The Greeks and the Romans understood this, which their temple ceremonies reflected. So do Messrs Berry Bros. in their temple at the foot of St James’s Street, where they have been dispensing pleasure for more than 300 years. They were in business before the Union of 1707. They are also in considerably better shape. While half of Scotland wishes to turn its back on the world economy, Berry Bros. embraces it. Simon Berry described a recent tasting at which a sophisticated, self-confident Chinaman was being twitted by Brits who knew that he would be able to cope. He was. Spreading his arms in mock self-deprecation, he said: ‘This, from people who put milk in their tea.’
Berrys’ premises have a reverential aspect. In ‘Little Gidding’, T.S. Eliot writes of a place where prayer has been valid; where his own prayers blend with those of the reverend dead. Simon Berry’s dining room inspires a similar reflection. You are drinking where drink has been valid; the bottles of previous eras are displayed on the chimneypiece. It might be thought that such reminders of transience would induce melancholy, but this must be just about the least melancholy room in the world.
It was a spring day, and we started with the ideal wine: a Champagne, Mailly Grand Cru L’Intemporelle 2008. It was as if spring had been bottled. There was a joyous freshness: larks, trout preparing for the mayfly, cherry blossom, the first wild flowers in the Swiss Alps. There was also subtlety, finesse and length: all in all, hard to surpass. We moved on to a Saint-Aubin 1er cru Murgers des Dents de Chien, produced by Jean-Claude Bachelet. Butter, hay, depth, a hint of sweetness; it was the best Saint-Aubin I have ever tasted — not far off good Puligny or Chassagne.
We then climbed beyond spring — or any season — towards glimpses of eternity. The first Bordeaux was a ’96 Cheval Blanc, the most left-bank of all the serious right-bank clarets. Combining flavour, complexity and, above all, a gracious power, it filled the mouth and delighted the palate. Yet it was only making straight the way.
One would need Wagner to orchestrate the fanfare of trumpets which the next wine deserved. 1945, with France in the shadow of war, it was as if Ste Clotilde, St Louis and Ste Jeanne d’Arc had implored the Eternal Throne to show mercy. The ’45 Bordeaux vintage was the answer to their petition. Simon served us the Latour ’45, the greatest wine I have ever drunk.
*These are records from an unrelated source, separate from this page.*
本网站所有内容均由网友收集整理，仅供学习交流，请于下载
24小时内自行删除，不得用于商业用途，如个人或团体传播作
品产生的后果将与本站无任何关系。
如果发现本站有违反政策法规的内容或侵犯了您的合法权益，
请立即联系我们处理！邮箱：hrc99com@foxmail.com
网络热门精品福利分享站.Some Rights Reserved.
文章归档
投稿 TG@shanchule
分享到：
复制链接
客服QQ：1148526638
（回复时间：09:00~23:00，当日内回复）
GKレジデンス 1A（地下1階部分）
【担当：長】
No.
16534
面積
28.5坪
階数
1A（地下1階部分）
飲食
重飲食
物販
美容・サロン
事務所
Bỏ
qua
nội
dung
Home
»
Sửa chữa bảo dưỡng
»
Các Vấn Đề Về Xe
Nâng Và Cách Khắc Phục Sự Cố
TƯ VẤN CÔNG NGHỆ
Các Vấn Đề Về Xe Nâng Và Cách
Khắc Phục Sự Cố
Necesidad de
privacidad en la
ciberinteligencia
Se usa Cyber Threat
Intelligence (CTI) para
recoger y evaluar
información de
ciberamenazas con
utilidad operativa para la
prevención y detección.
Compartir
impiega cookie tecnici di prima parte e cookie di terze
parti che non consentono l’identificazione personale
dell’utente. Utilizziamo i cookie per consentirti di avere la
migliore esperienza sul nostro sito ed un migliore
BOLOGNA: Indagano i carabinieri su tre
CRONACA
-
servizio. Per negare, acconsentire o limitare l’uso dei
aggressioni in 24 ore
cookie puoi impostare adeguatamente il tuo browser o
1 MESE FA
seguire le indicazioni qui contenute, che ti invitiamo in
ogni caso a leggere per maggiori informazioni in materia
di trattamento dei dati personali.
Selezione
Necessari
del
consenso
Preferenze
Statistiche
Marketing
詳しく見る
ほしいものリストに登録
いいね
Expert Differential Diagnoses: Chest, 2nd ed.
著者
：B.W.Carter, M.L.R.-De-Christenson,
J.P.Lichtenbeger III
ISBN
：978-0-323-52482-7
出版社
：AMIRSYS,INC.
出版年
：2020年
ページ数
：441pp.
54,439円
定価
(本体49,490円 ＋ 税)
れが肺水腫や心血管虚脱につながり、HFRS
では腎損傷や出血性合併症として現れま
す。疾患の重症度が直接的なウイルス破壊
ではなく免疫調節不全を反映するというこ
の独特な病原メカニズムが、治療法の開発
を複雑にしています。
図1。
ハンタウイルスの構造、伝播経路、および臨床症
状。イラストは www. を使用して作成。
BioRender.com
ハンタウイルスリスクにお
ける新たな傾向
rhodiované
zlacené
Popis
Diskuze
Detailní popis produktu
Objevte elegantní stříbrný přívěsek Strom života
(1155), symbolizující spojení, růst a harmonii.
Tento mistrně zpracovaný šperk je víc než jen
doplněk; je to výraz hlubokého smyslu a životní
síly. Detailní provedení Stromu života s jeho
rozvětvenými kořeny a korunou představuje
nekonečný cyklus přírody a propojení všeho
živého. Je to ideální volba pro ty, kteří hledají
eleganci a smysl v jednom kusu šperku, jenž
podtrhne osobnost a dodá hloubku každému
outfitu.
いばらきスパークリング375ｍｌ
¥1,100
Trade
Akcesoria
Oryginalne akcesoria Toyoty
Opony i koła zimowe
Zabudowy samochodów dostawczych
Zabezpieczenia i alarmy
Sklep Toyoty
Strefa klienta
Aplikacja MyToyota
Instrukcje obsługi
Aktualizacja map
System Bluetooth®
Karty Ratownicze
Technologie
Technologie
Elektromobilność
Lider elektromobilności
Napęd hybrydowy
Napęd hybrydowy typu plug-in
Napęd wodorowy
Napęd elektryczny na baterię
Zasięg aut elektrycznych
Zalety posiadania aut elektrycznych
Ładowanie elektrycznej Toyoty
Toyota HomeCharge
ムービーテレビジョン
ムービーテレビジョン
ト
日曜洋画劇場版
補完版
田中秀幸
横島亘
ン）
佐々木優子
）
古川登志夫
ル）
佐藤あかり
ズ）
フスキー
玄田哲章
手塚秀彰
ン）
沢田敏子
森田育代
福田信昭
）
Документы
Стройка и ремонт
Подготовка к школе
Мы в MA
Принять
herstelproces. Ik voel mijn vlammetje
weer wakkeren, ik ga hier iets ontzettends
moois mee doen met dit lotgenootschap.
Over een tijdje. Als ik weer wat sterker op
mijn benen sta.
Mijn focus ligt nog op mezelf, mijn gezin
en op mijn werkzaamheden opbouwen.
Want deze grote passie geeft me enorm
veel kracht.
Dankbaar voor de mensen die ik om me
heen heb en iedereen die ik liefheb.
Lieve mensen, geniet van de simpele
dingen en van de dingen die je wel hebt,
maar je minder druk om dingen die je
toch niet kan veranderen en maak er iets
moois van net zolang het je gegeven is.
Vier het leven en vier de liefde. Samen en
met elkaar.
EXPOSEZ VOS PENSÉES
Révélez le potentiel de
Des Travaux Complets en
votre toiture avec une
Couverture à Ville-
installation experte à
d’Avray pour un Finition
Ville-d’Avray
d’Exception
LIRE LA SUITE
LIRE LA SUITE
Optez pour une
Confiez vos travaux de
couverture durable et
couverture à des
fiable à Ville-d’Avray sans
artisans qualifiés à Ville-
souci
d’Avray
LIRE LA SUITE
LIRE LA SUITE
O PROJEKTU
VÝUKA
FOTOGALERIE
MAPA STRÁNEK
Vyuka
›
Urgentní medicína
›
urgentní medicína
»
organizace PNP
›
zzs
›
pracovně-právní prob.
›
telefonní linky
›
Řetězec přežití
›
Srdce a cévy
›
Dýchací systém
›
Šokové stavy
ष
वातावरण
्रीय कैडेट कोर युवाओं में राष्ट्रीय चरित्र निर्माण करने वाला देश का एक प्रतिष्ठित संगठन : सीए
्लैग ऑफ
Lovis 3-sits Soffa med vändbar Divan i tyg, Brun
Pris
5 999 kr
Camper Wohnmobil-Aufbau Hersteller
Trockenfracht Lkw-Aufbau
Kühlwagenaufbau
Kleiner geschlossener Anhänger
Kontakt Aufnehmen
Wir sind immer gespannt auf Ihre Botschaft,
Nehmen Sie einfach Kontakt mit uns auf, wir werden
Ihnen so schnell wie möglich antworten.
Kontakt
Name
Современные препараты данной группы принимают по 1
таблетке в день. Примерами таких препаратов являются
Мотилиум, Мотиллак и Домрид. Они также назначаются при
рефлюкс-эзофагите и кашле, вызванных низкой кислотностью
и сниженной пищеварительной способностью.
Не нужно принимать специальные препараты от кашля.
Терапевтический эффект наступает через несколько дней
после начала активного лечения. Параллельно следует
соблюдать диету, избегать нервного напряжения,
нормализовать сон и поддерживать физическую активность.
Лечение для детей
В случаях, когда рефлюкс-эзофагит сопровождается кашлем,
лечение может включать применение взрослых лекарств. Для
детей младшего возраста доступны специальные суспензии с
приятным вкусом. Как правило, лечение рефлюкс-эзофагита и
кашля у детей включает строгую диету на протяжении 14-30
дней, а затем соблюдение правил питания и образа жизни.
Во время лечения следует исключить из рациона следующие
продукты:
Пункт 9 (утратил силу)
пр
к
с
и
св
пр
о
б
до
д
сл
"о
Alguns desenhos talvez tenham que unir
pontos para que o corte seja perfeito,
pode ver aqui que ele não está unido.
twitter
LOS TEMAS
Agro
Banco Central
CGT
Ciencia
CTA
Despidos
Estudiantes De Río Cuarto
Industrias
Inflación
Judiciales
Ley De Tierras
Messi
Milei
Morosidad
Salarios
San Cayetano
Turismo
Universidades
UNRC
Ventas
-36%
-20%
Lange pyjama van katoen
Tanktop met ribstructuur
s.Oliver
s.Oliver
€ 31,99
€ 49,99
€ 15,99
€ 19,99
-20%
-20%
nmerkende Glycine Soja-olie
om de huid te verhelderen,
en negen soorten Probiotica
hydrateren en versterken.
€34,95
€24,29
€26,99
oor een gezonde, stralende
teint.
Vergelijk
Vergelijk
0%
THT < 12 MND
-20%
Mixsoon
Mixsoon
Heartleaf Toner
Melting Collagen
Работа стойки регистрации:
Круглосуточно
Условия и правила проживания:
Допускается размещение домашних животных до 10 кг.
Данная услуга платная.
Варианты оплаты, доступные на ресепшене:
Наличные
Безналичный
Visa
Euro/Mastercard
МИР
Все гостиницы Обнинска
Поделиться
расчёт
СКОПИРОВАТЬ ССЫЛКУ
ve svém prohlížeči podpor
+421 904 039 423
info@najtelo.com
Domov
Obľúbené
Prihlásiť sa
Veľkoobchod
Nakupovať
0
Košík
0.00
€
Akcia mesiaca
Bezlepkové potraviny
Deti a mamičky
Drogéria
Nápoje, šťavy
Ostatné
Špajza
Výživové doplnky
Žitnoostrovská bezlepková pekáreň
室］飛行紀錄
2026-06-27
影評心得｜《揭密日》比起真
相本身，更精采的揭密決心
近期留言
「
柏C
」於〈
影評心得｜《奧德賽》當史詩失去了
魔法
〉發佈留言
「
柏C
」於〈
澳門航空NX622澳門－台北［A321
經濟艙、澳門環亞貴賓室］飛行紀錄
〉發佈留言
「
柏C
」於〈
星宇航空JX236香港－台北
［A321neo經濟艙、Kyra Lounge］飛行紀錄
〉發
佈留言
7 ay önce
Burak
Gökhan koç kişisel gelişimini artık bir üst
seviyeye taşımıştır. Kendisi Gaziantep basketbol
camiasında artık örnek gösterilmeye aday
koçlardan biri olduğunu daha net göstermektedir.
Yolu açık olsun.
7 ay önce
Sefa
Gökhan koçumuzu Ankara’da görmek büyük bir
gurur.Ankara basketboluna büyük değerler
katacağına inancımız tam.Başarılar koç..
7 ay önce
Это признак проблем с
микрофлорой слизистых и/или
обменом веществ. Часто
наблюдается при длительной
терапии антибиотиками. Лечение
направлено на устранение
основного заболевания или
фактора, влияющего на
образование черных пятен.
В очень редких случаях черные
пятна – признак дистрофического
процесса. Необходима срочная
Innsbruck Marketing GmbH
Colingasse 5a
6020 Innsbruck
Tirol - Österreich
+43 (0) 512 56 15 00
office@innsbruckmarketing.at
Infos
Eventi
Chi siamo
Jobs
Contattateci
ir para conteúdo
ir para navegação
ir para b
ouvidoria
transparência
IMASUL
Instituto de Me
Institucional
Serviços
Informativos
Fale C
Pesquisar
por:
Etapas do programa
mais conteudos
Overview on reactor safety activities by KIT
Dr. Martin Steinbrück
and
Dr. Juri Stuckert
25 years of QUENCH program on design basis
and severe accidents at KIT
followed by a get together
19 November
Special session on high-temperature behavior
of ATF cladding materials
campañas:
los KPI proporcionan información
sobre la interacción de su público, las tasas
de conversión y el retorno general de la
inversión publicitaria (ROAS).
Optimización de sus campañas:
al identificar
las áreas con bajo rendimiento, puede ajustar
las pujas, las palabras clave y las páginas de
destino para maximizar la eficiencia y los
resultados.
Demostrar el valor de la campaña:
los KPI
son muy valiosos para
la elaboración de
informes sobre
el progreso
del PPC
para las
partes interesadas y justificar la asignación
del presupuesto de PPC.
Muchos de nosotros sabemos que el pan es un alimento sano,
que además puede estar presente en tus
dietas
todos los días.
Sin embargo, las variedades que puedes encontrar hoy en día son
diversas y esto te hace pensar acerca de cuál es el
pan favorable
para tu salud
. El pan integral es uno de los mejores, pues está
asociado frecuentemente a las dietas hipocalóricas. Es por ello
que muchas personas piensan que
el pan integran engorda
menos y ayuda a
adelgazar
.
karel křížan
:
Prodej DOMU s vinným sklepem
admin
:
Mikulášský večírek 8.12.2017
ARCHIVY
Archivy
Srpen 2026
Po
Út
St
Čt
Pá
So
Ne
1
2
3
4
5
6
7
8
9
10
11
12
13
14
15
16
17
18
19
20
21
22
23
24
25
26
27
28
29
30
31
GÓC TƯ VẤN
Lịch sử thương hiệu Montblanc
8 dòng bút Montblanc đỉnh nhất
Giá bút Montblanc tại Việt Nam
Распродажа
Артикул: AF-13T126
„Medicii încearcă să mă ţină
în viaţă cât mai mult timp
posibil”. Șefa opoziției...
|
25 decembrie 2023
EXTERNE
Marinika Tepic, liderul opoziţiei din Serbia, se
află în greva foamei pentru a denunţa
A couple of days later, I met a Scottish aristocrat who has some in his cellar. In current circumstances, my advice was to move it to England lest a Scot-Nut jacquerie seize it for an Irn-Bru cocktail. If Scotland were to regain its sanity, there would be no need to do anything. This is a wine in the splendour of fighting-fit maturity.
Despairing of their current politics, one’s French friends will assert their faith in la France profonde. That Latour was la France profonde: la France éternelle.